Maryland’s Montgomery Council passed 30 percent tax on the wholesale price of e-cigarettes in May 2015. “I’m very proud that Montgomery County is in the forefront of national policy in this area,” said the bill’s chief sponsor and council member Tom Hucker (D-East County).

The Council expected to collect a cool $1.5 million to $2.5 million per year. Hucker made several wild claims in support of the bill on Twitter, arguing not taxing e-cigarettes was equivalent to subsidizing them and that a tax would provide much-needed revenue for schools.

But the latest figures on how much revenue the tax has actually raised will be a bitter blow for the bill’s supporters. As of Feb. 29, the tax had raised just $175,720 — roughly 80 percent short of what officials said it would raise.

“Adults who quit smoking using vapor products are no longer paying cigarette taxes.  For those who are reliant on that tax revenue, smokers quitting isn’t something to celebrate,” said President of the American Vaping Association, Gregory Conley in a statement to The Daily Caller News Foundation.

“The County Commission’s desire for more tax revenue came together with a lack of drive on the part of the sponsors to actually study the market they were targeting. These combined forces resulted in a revenue estimate that was wildly overestimated.

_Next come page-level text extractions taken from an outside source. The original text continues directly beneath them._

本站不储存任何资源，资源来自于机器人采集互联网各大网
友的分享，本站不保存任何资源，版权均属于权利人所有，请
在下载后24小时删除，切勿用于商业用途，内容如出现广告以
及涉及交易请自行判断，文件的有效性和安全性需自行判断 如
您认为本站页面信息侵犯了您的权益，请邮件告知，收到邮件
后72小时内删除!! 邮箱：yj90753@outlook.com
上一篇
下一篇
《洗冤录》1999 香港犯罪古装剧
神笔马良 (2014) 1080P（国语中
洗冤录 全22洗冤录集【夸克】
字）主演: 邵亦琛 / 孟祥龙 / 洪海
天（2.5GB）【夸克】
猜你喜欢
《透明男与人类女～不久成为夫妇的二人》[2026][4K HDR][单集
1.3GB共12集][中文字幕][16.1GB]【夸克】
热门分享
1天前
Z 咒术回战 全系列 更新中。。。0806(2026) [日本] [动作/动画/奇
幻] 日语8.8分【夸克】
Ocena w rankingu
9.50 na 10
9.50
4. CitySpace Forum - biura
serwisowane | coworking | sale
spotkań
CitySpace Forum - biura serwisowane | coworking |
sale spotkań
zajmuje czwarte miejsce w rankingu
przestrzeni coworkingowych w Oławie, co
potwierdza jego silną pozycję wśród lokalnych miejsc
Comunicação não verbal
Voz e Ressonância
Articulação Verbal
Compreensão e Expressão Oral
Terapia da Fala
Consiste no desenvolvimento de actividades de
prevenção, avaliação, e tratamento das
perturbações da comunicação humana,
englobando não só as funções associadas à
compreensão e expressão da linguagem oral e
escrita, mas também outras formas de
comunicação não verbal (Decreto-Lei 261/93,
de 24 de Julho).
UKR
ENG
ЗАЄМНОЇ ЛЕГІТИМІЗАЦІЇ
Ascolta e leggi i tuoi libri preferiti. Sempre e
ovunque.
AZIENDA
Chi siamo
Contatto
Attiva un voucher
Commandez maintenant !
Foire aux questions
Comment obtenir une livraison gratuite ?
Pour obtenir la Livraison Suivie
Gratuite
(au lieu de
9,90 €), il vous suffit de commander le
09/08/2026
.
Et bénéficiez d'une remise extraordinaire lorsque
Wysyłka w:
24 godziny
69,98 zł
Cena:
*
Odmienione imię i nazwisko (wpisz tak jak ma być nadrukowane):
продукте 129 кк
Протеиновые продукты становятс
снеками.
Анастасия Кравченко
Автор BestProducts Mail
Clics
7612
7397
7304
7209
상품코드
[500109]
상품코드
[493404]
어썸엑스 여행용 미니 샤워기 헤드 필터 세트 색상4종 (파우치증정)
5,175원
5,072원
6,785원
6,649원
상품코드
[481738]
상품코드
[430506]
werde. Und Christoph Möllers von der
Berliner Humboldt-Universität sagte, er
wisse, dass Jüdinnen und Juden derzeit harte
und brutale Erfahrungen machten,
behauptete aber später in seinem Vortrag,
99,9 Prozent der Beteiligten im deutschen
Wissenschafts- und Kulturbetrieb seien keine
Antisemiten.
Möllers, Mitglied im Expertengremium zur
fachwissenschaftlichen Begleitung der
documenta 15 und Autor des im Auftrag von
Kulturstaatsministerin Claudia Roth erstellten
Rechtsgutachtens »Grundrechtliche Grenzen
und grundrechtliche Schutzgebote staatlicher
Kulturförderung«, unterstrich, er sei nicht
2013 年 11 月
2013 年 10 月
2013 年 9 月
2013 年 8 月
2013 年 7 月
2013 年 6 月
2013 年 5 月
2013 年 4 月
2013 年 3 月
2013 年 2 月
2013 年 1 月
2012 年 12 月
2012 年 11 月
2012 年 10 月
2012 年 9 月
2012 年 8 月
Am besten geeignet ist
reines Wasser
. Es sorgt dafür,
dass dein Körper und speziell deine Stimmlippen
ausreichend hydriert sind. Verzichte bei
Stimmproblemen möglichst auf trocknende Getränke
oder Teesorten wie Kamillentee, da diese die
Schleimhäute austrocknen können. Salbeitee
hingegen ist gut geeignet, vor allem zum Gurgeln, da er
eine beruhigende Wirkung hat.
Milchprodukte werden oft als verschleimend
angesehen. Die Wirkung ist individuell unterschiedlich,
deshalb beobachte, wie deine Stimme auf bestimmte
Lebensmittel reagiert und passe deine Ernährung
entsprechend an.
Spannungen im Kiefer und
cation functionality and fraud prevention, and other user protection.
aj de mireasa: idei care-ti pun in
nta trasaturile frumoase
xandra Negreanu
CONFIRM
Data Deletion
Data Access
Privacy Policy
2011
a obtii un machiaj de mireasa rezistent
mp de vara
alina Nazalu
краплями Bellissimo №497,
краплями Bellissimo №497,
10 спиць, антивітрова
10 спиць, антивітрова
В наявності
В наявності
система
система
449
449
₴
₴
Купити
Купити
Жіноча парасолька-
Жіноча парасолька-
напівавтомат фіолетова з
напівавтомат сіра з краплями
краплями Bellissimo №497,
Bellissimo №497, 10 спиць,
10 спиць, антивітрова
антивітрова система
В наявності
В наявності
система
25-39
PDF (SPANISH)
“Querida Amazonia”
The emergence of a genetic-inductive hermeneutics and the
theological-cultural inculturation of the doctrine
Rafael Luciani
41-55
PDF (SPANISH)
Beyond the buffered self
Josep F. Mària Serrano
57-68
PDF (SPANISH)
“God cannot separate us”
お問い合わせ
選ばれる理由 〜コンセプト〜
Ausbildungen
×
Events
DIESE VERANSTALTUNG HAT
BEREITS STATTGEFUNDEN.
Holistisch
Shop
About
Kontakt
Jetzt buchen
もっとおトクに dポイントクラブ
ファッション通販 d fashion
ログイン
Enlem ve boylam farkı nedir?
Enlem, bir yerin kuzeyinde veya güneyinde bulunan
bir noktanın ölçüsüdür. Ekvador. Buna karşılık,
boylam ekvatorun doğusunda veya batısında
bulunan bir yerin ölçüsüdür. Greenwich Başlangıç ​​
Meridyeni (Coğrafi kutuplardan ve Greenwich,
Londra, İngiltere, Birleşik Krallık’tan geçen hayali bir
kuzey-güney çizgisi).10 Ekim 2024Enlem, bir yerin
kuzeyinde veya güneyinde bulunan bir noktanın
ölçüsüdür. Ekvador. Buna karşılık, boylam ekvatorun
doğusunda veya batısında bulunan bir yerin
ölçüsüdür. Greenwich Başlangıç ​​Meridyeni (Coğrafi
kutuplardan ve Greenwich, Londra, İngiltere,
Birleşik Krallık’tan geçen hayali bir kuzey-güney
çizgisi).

The budget hole created by this tax underperforming will likely leave Montgomery County residents on the hook come tax time.”

The number of states that considered levying e-cigarette taxes exploded in 2015. A Tax Foundation report released March 22 showed that as of Jan 1 four states, the District of Columbia and three local jurisdictions have imposed taxes on vapor products.

E-cigarette taxes have been criticized by policy experts as a danger to public health as they may discourage smokers from switching from tobacco to vaping, which is far safer. (RELATED: Study: E-cigarettes Are 95% Safer Than Tobacco)

Competitive Enterprise Institute Fellow Michelle Minton was a strong critic of a Utah bill that would’ve slapped an 86 percent tax on e-cigarettes and raise the vaping age to 21.

“Adult human beings walking around the world between the ages of 18 and 21 who are currently addicted to traditional cigarettes and could make the switch over to electronic cigarettes,” Minton told TheDCNF in February.

“They are trying to legally block that path, not by making it more expensive, but just preventing them from using this option. It boggles the mind that they would do this to adult citizens trying to quit smoking.”